■ What the task requires:
Please format the lines of the records as a JSON list of strings, one string per line with blank lines left out, starting at the line that contains "фацет тонированное 16 мм" and ending at the last line of the records. Leave the pictures out of the answer.
▽
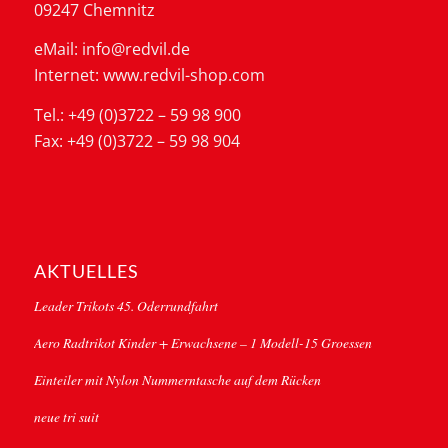
09247 Chemnitz
eMail: info@redvil.de
Internet: www.redvil-shop.com
Tel.: +49 (0)3722 – 59 98 900
Fax: +49 (0)3722 – 59 98 904
AKTUELLES
Leader Trikots 45. Oderrundfahrt
Aero Radtrikot Kinder + Erwachsene – 1 Modell-15 Groessen
Einteiler mit Nylon Nummerntasche auf dem Rücken
neue tri suit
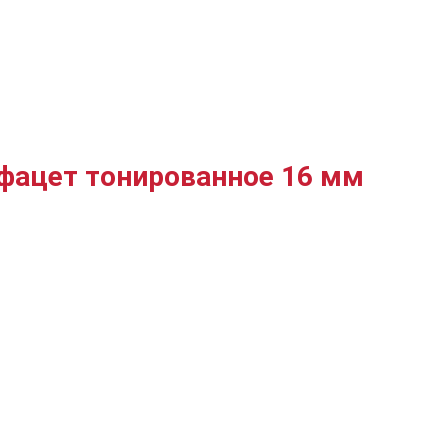
 фацет тонированное 16 мм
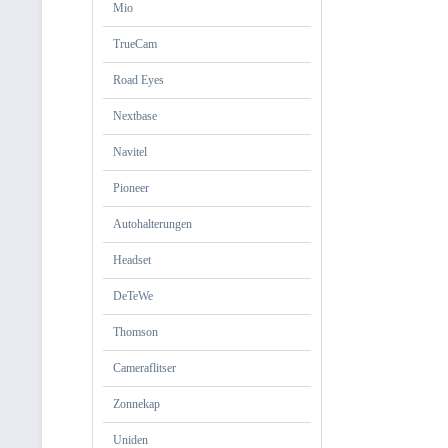
Mio
TrueCam
Road Eyes
Nextbase
Navitel
Pioneer
Autohalterungen
Headset
DeTeWe
Thomson
Cameraflitser
Zonnekap
Uniden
△
■ The completed task:
[
  " фацет тонированное 16 мм",
  "Mio",
  "TrueCam",
  "Road Eyes",
  "Nextbase",
  "Navitel",
  "Pioneer",
  "Autohalterungen",
  "Headset",
  "DeTeWe",
  "Thomson",
  "Cameraflitser",
  "Zonnekap",
  "Uniden"
]